Task instructions: Once the pictures have been set aside, copy every remaining entry exactly.

Records contained in a dataset:
****

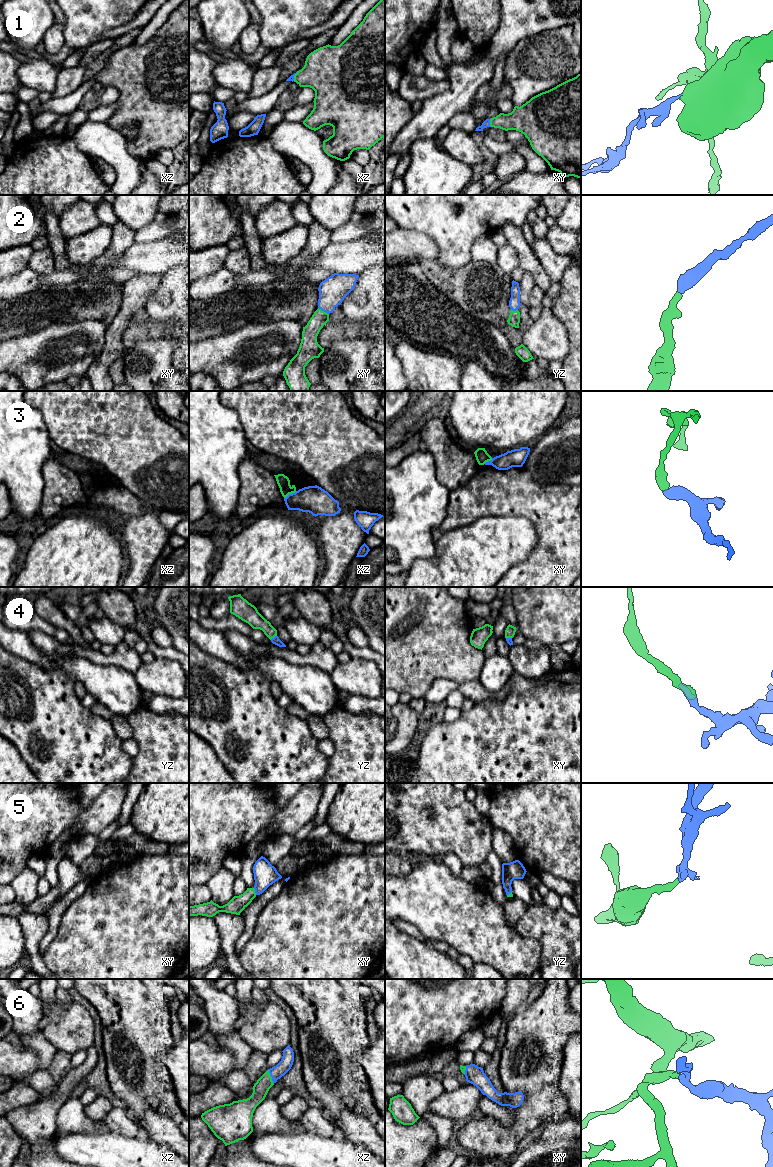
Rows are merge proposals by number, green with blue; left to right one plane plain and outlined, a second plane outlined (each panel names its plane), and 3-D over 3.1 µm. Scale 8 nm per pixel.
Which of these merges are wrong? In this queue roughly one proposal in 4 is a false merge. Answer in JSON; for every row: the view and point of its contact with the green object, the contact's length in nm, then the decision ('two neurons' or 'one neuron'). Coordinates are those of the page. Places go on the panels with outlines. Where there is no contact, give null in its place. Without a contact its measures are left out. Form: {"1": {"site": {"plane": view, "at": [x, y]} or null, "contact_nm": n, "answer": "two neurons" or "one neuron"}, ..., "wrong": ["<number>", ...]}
{"1": {"site": {"plane": "xy", "at": [490, 122]}, "contact_nm": 70, "answer": "one neuron"}, "2": {"site": {"plane": "xy", "at": [323, 311]}, "contact_nm": 110, "answer": "one neuron"}, "3": {"site": {"plane": "xz", "at": [290, 493]}, "contact_nm": 120, "answer": "two neurons"}, "4": {"site": {"plane": "yz", "at": [273, 637]}, "contact_nm": 70, "answer": "one neuron"}, "5": {"site": {"plane": "xy", "at": [254, 891]}, "contact_nm": 60, "answer": "one neuron"}, "6": {"site": {"plane": "xz", "at": [270, 1076]}, "contact_nm": 130, "answer": "one neuron"}, "wrong": ["3"]}

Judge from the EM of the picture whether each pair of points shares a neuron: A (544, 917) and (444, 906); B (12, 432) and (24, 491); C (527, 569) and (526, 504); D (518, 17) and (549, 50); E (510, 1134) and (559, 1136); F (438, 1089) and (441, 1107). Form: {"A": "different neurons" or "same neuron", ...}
{"A": "different neurons", "B": "same neuron", "C": "same neuron", "D": "different neurons", "E": "different neurons", "F": "different neurons"}

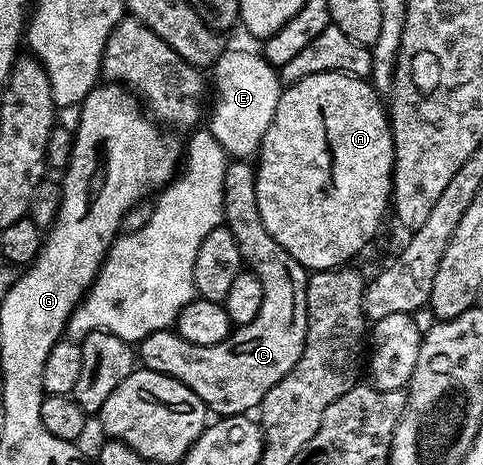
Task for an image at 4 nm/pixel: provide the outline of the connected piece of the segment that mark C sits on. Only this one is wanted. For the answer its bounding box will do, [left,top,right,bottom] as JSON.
[136,160,308,416]

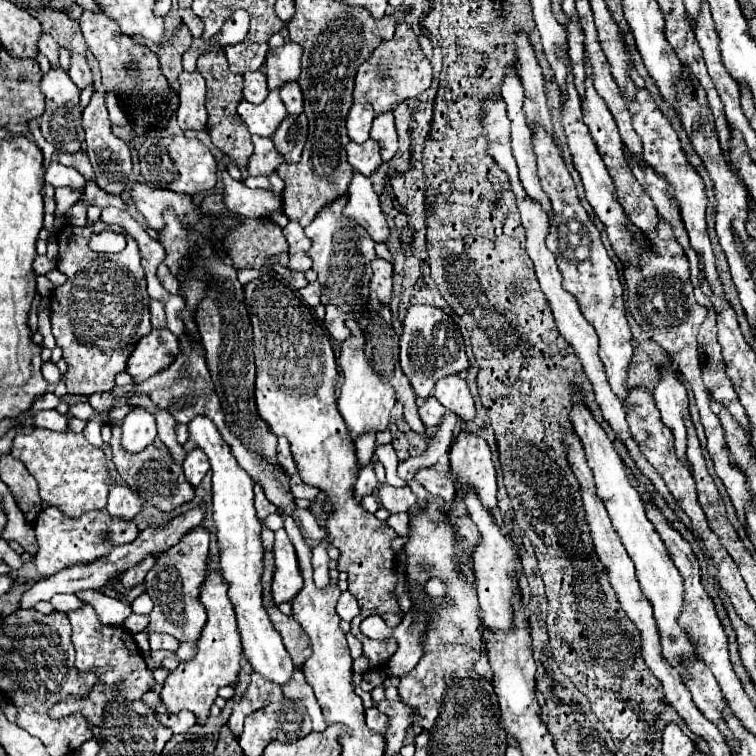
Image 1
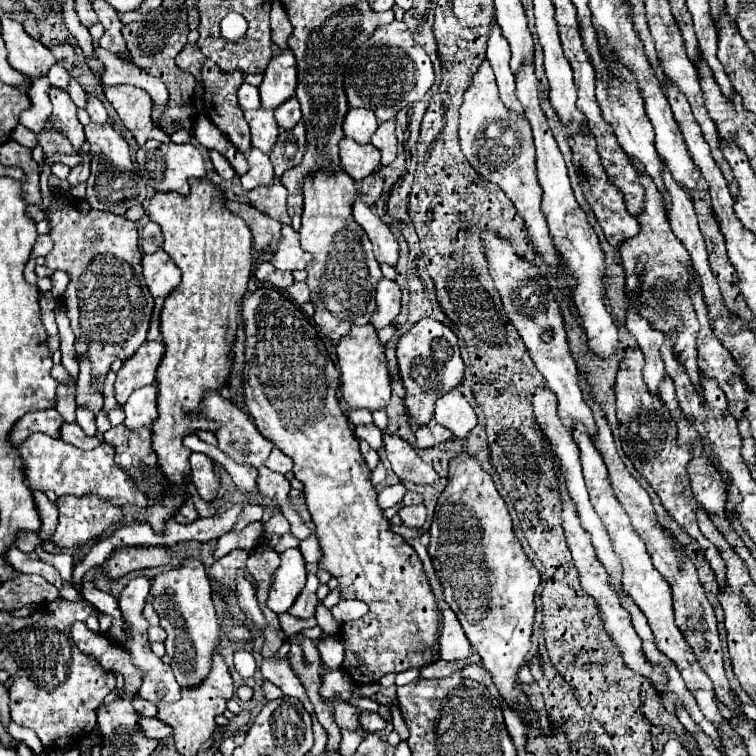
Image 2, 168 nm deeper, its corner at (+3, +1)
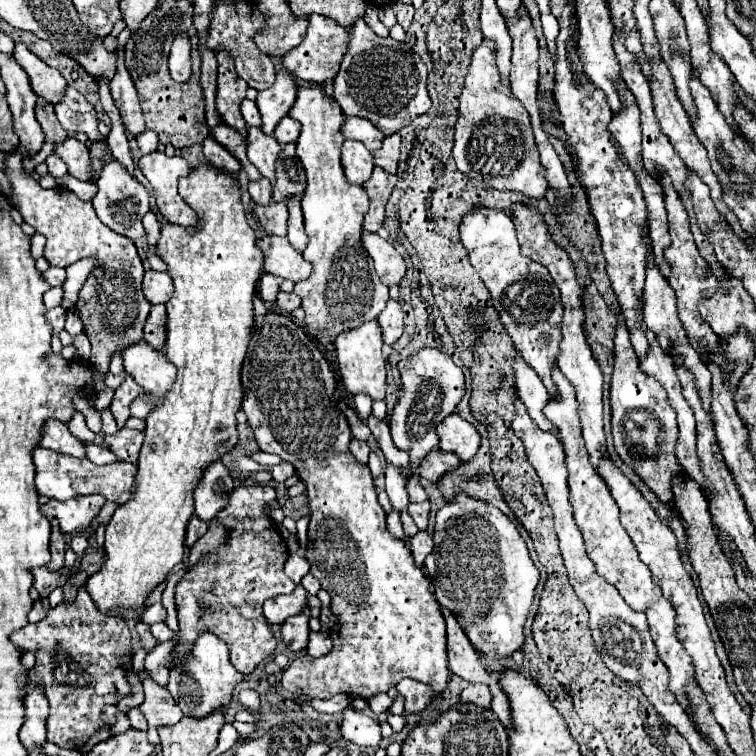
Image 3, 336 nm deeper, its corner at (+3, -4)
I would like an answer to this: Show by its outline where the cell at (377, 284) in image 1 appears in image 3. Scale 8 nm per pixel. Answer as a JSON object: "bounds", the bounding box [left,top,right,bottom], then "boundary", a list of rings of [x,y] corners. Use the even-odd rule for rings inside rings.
{"bounds":[377,300,403,346],"boundary":[[[389,300],[387,308],[379,314],[377,322],[379,322],[381,330],[383,330],[385,344],[391,346],[393,342],[397,342],[401,338],[401,334],[403,334],[403,310],[401,310],[399,302]]]}

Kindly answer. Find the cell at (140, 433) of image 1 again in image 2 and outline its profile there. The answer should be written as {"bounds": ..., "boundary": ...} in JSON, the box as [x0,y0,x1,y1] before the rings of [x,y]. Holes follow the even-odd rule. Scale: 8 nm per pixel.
{"bounds":[123,385,157,429],"boundary":[[[147,385],[143,389],[137,389],[131,393],[131,397],[125,403],[125,421],[123,425],[127,429],[139,429],[139,427],[151,427],[157,419],[157,387]]]}

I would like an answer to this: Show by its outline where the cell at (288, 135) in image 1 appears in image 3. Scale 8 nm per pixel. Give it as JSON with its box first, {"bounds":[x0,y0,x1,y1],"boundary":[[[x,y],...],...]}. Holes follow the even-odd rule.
{"bounds":[273,144,307,202],"boundary":[[[285,144],[277,158],[277,182],[273,184],[273,202],[285,202],[289,196],[301,198],[305,186],[307,178],[301,160],[295,154],[295,144]]]}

****

Solution:
Rows are merge proposals by number, green with blue; left to right one plane plain and outlined, a second plane outlined (each panel names its plane), and 3-D over 3.1 µm. Scale 8 nm per pixel.
Which of these merges are wrong? In this queue roughly one proposal in 4 is a false merge. Answer in JSON; for every row: the view and point of its contact with the green object, the contact's length in nm, then the decision ('two neurons' or 'one neuron'). Coordinates are those of the page. Places go on the panels with outlines. Where there is no contact, give null in its place. Without a contact its measures are left out. Form: {"1": {"site": {"plane": view, "at": [x, y]} or null, "contact_nm": n, "answer": "two neurons" or "one neuron"}, ..., "wrong": ["<number>", ...]}
{"1": {"site": {"plane": "xy", "at": [490, 122]}, "contact_nm": 70, "answer": "one neuron"}, "2": {"site": {"plane": "xy", "at": [323, 311]}, "contact_nm": 110, "answer": "one neuron"}, "3": {"site": {"plane": "xz", "at": [290, 493]}, "contact_nm": 120, "answer": "two neurons"}, "4": {"site": {"plane": "yz", "at": [273, 637]}, "contact_nm": 70, "answer": "one neuron"}, "5": {"site": {"plane": "xy", "at": [254, 891]}, "contact_nm": 60, "answer": "one neuron"}, "6": {"site": {"plane": "xz", "at": [270, 1076]}, "contact_nm": 130, "answer": "one neuron"}, "wrong": ["3"]}

Judge from the EM of the picture whether each pair of points shares a neuron: A (544, 917) and (444, 906); B (12, 432) and (24, 491); C (527, 569) and (526, 504); D (518, 17) and (549, 50); E (510, 1134) and (559, 1136); F (438, 1089) and (441, 1107). Form: {"A": "different neurons" or "same neuron", ...}
{"A": "different neurons", "B": "same neuron", "C": "same neuron", "D": "different neurons", "E": "different neurons", "F": "different neurons"}

Task for an image at 4 nm/pixel: provide the outline of the connected piece of the segment that mark C sits on. Only this one is wanted. For the answer its bounding box will do, [left,top,right,bottom] as JSON.
[136,160,308,416]

Image 1
Image 2, 168 nm deeper, its corner at (+3, +1)
Image 3, 336 nm deeper, its corner at (+3, -4)
I would like an answer to this: Show by its outline where the cell at (377, 284) in image 1 appears in image 3. Scale 8 nm per pixel. Answer as a JSON object: "bounds", the bounding box [left,top,right,bottom], then "boundary", a list of rings of [x,y] corners. Use the even-odd rule for rings inside rings.
{"bounds":[377,300,403,346],"boundary":[[[389,300],[387,308],[379,314],[377,322],[379,322],[381,330],[383,330],[385,344],[391,346],[393,342],[397,342],[401,338],[401,334],[403,334],[403,310],[401,310],[399,302]]]}

Kindly answer. Find the cell at (140, 433) of image 1 again in image 2 and outline its profile there. The answer should be written as {"bounds": ..., "boundary": ...} in JSON, the box as [x0,y0,x1,y1] before the rings of [x,y]. Holes follow the even-odd rule. Scale: 8 nm per pixel.
{"bounds":[123,385,157,429],"boundary":[[[147,385],[143,389],[137,389],[131,393],[131,397],[125,403],[125,421],[123,425],[127,429],[139,429],[139,427],[151,427],[157,419],[157,387]]]}

I would like an answer to this: Show by its outline where the cell at (288, 135) in image 1 appears in image 3. Scale 8 nm per pixel. Give it as JSON with its box first, {"bounds":[x0,y0,x1,y1],"boundary":[[[x,y],...],...]}. Holes follow the even-odd rule.
{"bounds":[273,144,307,202],"boundary":[[[285,144],[277,158],[277,182],[273,184],[273,202],[285,202],[289,196],[301,198],[305,186],[307,178],[301,160],[295,154],[295,144]]]}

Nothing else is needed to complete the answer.